Passou-os por água, ali mesmo, na torneira da cozinha e deu-os ao homem que mostrava as gengivas a sorrir.
O porco não era burro!

A Senhora e o novo pároco

Um verdadeiro dia de Inverno no Fundão. Muito frio, muito vento e muita chuva.
A Serra da Estrela está completamente desaparecida no nevoeiro cerrado que ali repousa há vários dias.
As pessoas caminham ligeiras, curvadas pelo esforço em manter o guarda chuva aberto, empurrado pelo vento.
Muita gente se dirige ao pavilhão multiusos, mesmo em frente da nossa casa.
Soube pela Amélia, que sempre me visita quando cá estou, que vai haver ali Missa em homenagem a Nossa Senhora Preregrina , que está no Fundão.
A Beira, como quase todo o país, creio eu, é muito devota de Nossa Senhora de Fátima e vive momentos de verdadeiro entusiasmo, desde que a Santa Imagem iniciou a sua peregrinação pelas freguesias deste Concelho.
Depois da morte do velho pároco, recebemos um jovem padre, dinâmico e moderno, que tem revolucionado toda a actividade religiosa desta terra.
(Deu nas vistas por usar jeans, blusão de cabedal, fumar cigarrilha e conduzir Mercedes. Também causou espanto quando fez obras na casa paroquial, instalou jacuzi e barbecue. Mas depois, fez obras na Igreja e todas as senhoras se ofereceram para doar bordados e rendas, bolinhos e bijuterias para serem vendidos e angariar dinheiro para as pagar. O Mercedes e o jacuzi ficaram esquecidos perante a beleza em que ficou a Casa de Deus.)
Ontem à noite fomos surpreendidos pela procissão das velas, que acompanhando o andor, passou na nossa rua e fez a minha mãe chorar de emoção.
Hoje, ouço os cânticos à mãe de Jesus, Rainha de Portugal, enquanto o vento varre com mau génio, os fiéis mais dedicados.
A contrastar, o atrelado que vende farturas e churros, está iluminado e em plena função, enchendo a rua com o cheiro dos fritos.

02/02/2008

A avenida

A nossa casa era na rua paralela à avenida, no lado direito na foto.
Neste terreno baldio nasceu a avenida, que hoje enormes Tílias enfeitam de verde escuro da folhagem e de pequenas flores brancas de perfume suave. Altos edificios emolduram-na, escondendo a Serra da Gardunha.
O meu pai contava que Duarte Pacheco, então engenheiro e mais tarde ministro das obras públicas, queria rasgar esta avenida da estação de caminhos de ferro até ao Largo da Srª da Conceição, dando uma coluna vertebral ao novo Fundão. Outra avenida sairia da estação até ao Espírito Santo, junto da Estalagem da Neve e ainda outra uniria estas duas ao cima da cidade, criando um triângulo à volta do centro antigo.

(Itens do conjunto de dados armazenados)

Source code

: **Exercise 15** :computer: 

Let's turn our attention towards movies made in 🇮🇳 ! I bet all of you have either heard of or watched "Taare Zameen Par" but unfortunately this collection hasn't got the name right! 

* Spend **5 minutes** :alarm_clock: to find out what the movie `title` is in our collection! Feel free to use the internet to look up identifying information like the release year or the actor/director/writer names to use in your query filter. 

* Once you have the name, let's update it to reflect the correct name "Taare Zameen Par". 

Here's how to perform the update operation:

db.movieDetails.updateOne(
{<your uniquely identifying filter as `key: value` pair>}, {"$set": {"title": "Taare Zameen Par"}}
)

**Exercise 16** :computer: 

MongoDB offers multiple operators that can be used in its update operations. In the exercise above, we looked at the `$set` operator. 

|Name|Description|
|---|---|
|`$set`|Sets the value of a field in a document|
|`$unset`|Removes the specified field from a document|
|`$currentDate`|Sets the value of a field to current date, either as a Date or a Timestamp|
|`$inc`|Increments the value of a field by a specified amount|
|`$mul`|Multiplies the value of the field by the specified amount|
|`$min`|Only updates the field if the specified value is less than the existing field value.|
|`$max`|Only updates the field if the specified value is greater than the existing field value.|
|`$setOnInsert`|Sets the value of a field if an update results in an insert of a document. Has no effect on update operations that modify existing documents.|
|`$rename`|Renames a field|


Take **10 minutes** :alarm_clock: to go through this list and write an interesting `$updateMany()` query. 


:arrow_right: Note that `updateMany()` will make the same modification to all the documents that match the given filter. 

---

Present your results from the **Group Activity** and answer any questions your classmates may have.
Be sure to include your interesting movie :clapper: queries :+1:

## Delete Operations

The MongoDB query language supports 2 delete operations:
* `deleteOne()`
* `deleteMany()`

■ INSTRUÇÕES ■
Dê continuidade ao texto de memórias sobre o Fundão, começando logo a seguir à última frase apresentada e mantendo o mesmo tom.

■ RESPOSTA ■
Assim, a avenida sairia da estação e seria cortada a direito, passando pela rua onde nós viviamos e indo até à Srª da Conceição.
Mas o projecto não passou disso, porque os terrenos pertenciam ao proprietário desta empresa de camionagem, em primeiro plano na foto, que se opôs porque isso faria recuar bastante a frente da empresa de camionagem já planeada.
Por isso a avenida começou praticamente na empresa das "camionetas" e terminou, logo a seguir, junto ao edifício da Câmara Municipal. Aí dá lugar R. dos Três Lagares, que vai em curvas de serpente adormecida até à Capela da Srª da Conceição. Muitos prédios nasceram e ligam a Aldeia de Joanes ao Fundão de forma desordenada e sem valorizar a beleza que a Cova da Beira oferece naquela encosta da Gardunha. Ideias curtas e... interesses! (doença que se tornou crónica).
Lembro-me de um pormenor do mercado nestes terrenos - uma idosa a apanhar algum feijões que ficaram caídos junto das bancas dos vendedores. Usava umas roupas escuras e compridas, arrastando-as pelo chão, conforme avançava dobrada, a catar na terra os pequenos grãos deixados para trás pelos tendeiros. Também recordo o som esganiçado que se ouvia ao longe, num rádio de fraca fidelidade a transmitir o relato do futebol, nas tardes de domingo.
A meio desta avenida construiram o Externato de Santo António, onde a nossa adolescência despontava e amadurecia, preparando-se para a Universidade e o voo do ninho.
O cinema sobressai ao cimo, ainda com algum brilho. A seguir o Café Cine, onde nasceram os primeiros amores, onde se escreveram os primeiros poemas, rituais repetidos por várias gerações.
Esse Fundão é lembrado por muitos de nós, que vivemos longe, com a memória do coração.